What's everyones problem with my costume?!
It looks like a unicorn came on your face.
so after the bed broke we walked out of the room to a standing ovation
he just used "boss" and "boner" in the same sentence. I cant respond.
We're going to shave my junk and take pictures of it wearing fake mustaches we found at the dollar store. They're uncannily realistic; much better than the cockstaches of my youth.
After I was arrested and in the back of the squad, she lit a cig. I politely stuck my head through the glass opening and asked for a drag. She instantly slammed my head back, blew smoke at me and shut the glass. My view on state trooper chicks is forever tainted.
Hey, please tell me that you and dad are having actual steaks tonight and I did not just get sexted by my dad
I want to pinterest what I want to do with my pubes. Why isn't there a board for that?!
My plan to masturbate 34 times on my 34th birthday backfired. Do you still have those crutches?

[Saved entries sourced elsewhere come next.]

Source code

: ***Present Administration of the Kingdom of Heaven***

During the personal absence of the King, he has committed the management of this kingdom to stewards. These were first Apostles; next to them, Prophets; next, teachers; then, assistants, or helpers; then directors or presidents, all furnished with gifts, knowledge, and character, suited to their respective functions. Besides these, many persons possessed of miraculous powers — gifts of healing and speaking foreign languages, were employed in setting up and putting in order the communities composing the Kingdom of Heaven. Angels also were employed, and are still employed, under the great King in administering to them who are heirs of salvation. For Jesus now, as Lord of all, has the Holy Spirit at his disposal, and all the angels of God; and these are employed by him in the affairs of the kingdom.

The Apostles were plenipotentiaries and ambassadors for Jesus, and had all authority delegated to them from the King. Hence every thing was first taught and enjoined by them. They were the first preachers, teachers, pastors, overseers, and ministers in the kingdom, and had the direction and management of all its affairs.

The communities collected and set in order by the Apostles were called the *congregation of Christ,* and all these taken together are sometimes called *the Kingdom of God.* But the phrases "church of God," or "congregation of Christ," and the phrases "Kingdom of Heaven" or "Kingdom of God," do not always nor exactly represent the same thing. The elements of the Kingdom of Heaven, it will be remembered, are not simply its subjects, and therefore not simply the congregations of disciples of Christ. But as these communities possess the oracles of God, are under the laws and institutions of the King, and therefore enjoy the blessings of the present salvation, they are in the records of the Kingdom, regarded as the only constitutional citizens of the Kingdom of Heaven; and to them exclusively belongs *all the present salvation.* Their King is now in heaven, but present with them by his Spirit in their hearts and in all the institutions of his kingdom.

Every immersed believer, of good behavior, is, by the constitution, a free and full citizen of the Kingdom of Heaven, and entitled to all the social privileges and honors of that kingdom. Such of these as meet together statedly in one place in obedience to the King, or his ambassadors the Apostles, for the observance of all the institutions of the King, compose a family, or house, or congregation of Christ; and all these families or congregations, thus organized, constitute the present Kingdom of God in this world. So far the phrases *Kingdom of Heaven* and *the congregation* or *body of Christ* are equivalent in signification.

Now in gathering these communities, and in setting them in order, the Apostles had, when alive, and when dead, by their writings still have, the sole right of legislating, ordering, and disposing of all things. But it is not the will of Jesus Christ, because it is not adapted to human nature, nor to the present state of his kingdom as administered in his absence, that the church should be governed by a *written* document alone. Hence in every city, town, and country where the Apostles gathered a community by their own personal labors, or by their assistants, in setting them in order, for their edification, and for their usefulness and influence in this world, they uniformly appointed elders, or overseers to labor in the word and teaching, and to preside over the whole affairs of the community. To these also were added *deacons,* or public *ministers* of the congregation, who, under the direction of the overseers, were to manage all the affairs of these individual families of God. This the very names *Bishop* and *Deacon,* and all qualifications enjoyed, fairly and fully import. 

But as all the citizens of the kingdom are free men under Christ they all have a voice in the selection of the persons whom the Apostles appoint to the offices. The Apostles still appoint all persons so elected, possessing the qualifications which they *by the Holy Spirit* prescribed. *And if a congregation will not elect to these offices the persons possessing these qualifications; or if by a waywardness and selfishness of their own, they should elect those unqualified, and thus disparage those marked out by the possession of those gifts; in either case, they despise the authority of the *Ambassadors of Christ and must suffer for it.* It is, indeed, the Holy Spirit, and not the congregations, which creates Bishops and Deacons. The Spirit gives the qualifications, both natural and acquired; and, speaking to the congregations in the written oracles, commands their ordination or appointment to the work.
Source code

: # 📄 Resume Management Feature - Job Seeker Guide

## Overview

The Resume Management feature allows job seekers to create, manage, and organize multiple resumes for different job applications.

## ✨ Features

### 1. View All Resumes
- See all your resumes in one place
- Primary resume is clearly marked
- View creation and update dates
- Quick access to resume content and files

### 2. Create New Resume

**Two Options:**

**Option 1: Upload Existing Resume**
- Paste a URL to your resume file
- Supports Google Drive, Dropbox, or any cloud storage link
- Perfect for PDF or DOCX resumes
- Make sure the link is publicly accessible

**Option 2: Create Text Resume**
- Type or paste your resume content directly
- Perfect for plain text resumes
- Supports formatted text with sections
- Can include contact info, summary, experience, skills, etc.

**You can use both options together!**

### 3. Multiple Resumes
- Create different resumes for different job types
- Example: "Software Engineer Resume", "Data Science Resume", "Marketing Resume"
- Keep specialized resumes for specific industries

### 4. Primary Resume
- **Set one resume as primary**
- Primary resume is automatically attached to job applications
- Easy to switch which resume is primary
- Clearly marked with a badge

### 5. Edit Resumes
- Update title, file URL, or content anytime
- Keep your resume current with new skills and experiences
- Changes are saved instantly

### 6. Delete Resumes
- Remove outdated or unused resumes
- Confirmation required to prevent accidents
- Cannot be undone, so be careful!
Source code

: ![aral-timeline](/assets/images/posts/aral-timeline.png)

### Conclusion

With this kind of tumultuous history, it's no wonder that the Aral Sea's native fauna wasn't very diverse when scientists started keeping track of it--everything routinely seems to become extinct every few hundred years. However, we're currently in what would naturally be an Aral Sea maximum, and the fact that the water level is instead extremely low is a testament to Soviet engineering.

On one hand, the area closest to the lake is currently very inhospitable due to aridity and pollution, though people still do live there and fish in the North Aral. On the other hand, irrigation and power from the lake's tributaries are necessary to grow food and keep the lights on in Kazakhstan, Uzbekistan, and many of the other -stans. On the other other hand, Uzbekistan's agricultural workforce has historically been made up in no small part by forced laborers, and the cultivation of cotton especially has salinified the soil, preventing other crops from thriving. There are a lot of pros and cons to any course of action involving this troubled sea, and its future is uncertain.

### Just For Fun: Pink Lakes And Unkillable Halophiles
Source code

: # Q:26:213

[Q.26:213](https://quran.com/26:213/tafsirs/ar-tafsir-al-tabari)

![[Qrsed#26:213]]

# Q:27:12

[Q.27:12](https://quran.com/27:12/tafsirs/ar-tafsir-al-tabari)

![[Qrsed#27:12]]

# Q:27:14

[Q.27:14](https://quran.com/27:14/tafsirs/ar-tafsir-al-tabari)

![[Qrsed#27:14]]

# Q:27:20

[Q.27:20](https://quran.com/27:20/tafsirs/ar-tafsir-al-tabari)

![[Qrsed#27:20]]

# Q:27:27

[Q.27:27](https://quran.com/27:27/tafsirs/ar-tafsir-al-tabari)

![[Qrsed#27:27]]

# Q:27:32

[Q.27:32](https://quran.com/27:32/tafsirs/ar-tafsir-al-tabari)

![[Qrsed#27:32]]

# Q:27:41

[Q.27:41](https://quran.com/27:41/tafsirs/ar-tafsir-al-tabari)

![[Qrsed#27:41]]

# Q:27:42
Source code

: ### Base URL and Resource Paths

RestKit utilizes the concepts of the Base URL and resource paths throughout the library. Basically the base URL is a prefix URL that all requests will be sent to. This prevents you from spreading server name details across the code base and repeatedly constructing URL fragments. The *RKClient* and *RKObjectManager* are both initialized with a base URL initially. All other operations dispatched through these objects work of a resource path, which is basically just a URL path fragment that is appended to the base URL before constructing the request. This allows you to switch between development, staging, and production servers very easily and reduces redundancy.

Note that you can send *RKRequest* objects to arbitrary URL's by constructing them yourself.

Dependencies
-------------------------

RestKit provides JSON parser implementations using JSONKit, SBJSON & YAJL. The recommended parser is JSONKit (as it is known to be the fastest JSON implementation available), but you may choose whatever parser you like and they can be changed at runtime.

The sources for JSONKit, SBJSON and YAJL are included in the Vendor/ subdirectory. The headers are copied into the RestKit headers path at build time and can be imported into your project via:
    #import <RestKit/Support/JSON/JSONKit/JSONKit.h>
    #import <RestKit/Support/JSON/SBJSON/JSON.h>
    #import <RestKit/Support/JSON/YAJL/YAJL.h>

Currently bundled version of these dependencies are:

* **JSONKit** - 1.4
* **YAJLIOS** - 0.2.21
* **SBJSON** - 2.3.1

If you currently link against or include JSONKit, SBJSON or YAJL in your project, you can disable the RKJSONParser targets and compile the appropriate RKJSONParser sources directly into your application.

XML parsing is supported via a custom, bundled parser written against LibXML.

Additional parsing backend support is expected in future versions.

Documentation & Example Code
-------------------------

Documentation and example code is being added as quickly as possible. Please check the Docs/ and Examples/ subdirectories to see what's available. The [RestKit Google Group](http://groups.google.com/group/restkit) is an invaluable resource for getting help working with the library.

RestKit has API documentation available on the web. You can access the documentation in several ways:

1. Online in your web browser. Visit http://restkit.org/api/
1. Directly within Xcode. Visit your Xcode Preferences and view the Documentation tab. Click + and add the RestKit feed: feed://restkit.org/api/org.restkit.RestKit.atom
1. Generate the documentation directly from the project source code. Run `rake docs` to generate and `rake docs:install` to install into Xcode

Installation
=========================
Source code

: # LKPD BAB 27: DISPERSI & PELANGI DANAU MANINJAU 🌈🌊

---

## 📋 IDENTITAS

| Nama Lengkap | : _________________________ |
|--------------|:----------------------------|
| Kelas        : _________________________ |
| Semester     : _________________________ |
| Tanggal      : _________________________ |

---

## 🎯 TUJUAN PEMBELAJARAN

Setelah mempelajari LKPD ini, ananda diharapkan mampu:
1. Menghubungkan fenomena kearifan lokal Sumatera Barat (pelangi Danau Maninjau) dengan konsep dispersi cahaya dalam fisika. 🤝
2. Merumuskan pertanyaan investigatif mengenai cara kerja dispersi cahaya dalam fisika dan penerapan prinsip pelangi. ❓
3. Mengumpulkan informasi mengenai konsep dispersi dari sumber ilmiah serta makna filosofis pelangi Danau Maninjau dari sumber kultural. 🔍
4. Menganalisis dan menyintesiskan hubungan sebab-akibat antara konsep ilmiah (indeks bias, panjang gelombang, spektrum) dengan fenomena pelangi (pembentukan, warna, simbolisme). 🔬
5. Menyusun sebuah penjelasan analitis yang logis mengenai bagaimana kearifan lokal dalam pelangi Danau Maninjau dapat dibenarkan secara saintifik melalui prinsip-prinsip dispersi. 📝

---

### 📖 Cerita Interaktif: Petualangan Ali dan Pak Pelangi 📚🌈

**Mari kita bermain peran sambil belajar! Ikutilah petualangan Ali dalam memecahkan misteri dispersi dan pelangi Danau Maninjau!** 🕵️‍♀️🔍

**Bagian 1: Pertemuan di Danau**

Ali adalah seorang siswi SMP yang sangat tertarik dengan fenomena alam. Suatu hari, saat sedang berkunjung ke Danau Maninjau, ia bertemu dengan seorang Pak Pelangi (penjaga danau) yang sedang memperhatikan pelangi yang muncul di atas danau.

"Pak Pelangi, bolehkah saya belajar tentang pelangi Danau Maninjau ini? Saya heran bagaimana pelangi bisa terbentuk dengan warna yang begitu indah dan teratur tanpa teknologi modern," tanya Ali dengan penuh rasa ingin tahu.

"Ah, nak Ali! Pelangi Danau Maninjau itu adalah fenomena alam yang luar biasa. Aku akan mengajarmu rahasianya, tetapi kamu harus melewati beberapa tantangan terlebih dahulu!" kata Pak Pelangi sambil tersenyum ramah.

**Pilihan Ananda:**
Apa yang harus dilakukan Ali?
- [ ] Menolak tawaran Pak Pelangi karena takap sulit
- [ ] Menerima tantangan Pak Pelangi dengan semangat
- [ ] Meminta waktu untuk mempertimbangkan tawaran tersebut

I don't know. She kept pirouetting across the kitchen while making dinner. I just sat there stoned.
Hey. My eyes swollen shut and I can't find my shoes. How was your night?
When I die, I want you to spread my ashes at a Cracker Barrel.
Are the transvestites working the counter tonight? Last time I was there they gave me love advice.
All I'm sayin is that I don't want to raise anything. Or deal with anything. Or having anything come out of my vagina. I mean, I don't think that's asking too much.
He thought I was gay. I had to explain I just really like wearing flannel.
I don't know if I'm more disturbed by the fact that you hooked up with a dude with one arm, or that "hook up with a dude with one arm" was on your bucket list.